Evolution of the groundwater flow system driven by the sedimentary environment since the Last Glacial Maximum in the central Yangtze River Basin

Understanding the circulation and evolution of groundwater and its control mechanism in the Jianghan Plain, which exhibits the complex sedimentary evolution and a progressively deteriorating groundwater environment, is highly imperative and challenging to promote the practical application of groundwater flow system (GFS) and protect the groundwater resources in the region. The aim of this work was to elucidate the evolution pattern of the GFS in the Jianghan Plain and its underlying mechanism. To this end, the grain size characteristics of sediments, geochronological information, stable isotopes in clay porewater, paleoclimate indicators, and existing groundwater age were analyzed to reveal the sedimentary environment of aquifer systems at the basin scale in the study area. It was found that the sedimentary environment changed from one of deep downcutting during the Last Glacial Maximum (LGM) to a fluvial facies that was rapidly infilled with coarse-grained sediments during the last deglaciation period (LDP), and then to a stable lacustrine facies with fine-grained sediments during the Holocene warm period (HWP).

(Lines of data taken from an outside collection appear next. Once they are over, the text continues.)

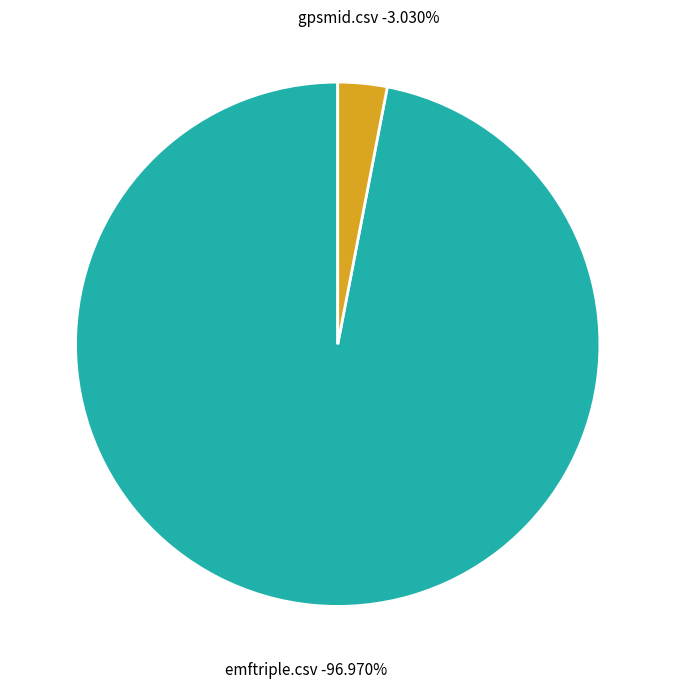

True or false: emftriple.csv accounts for 97% of the total.

True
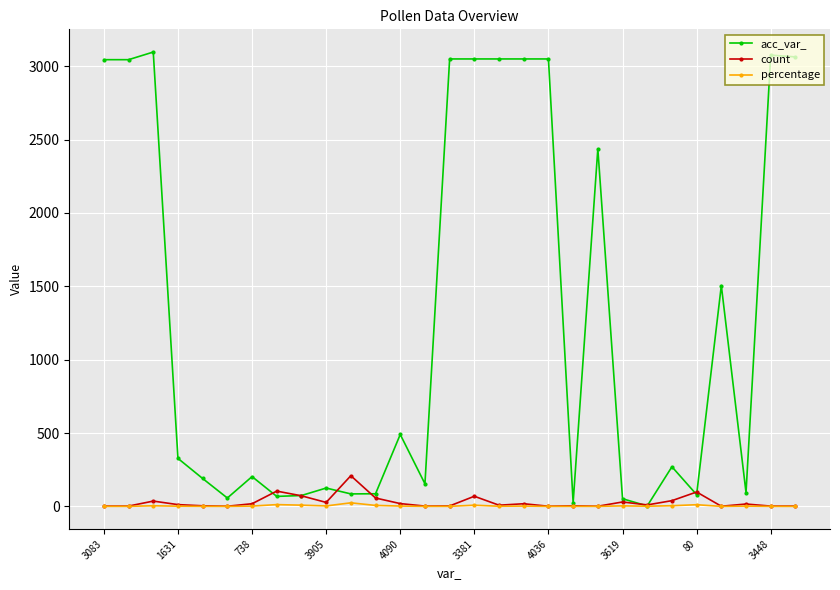

List the series in order of their peak value, highest first.

acc_var_, count, percentage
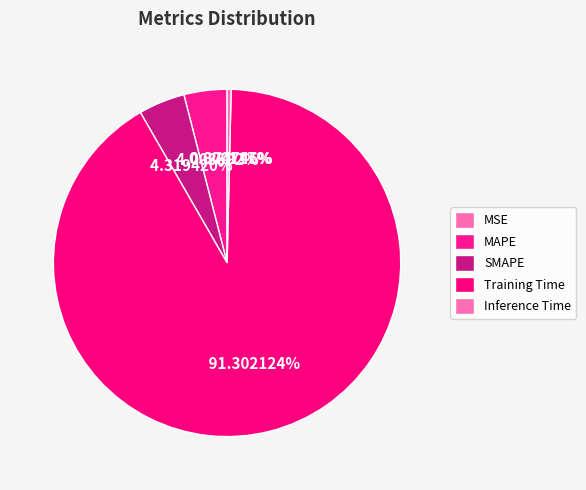

To the nearest percent, what is the combined percentage of MSE and Training Time?

91%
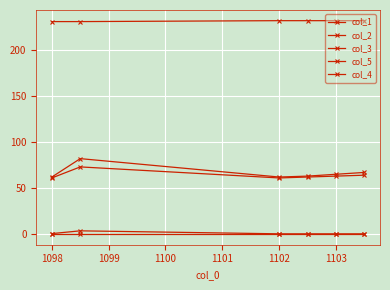

How many lines are shown in the chart?

5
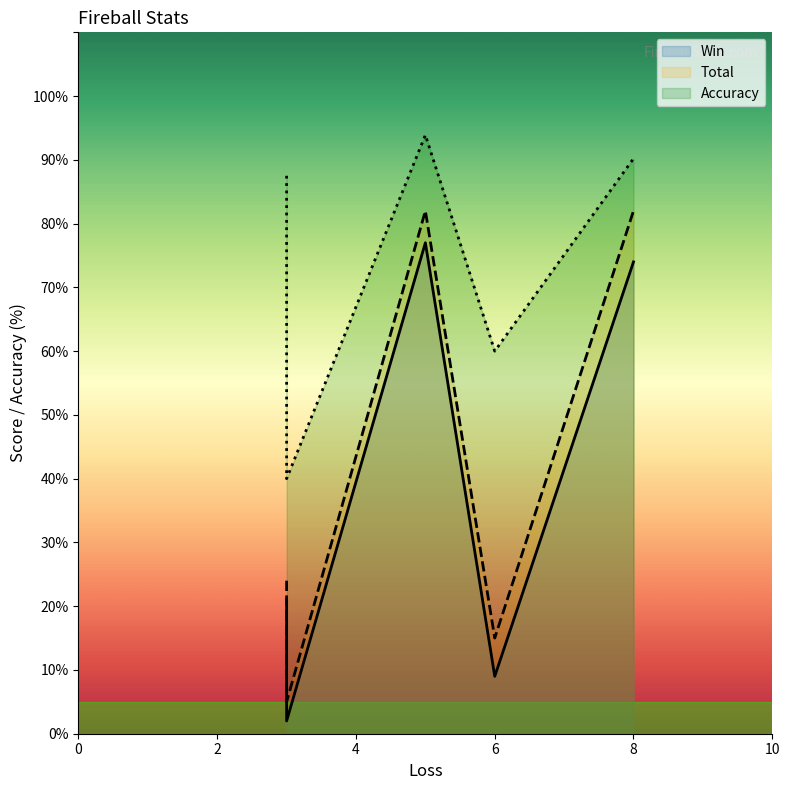

Where does the Win series first go above 21?

5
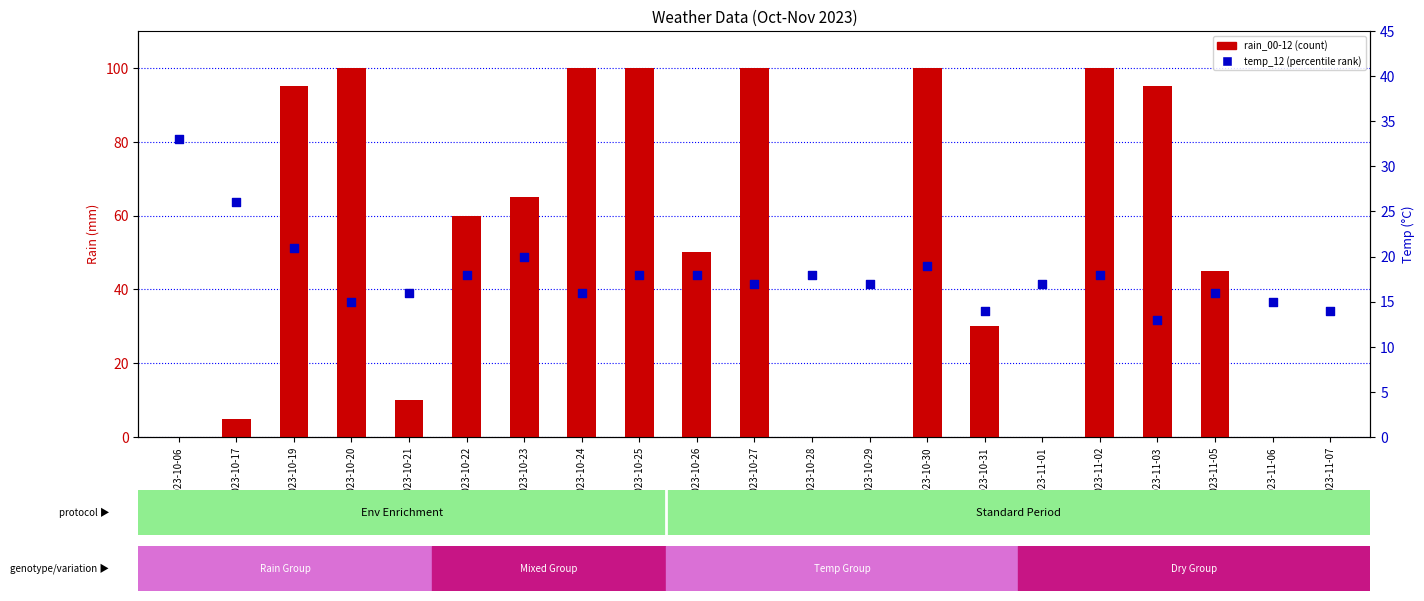

Which series has the largest Y range (max minus min)?

rain_00-12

These changes were closely linked to the fluctuations of the Yangtze River. Consequently, the existing GFS pattern in the basin presents an unconformable distribution of groundwater age, indicating that it results from the temporal superposition of groundwater flow controlled by the historical sedimentary environment. Dramatic sea level fluctuations since the LGM have resulted in significant changes in the water level of the Yangtze River. This process has impacted the driving force of groundwater, resulting in the evolution of the GFS from a pattern of a fully developed regional GFS during the LGM to the present pattern of a multi-hierarchy nested GFS.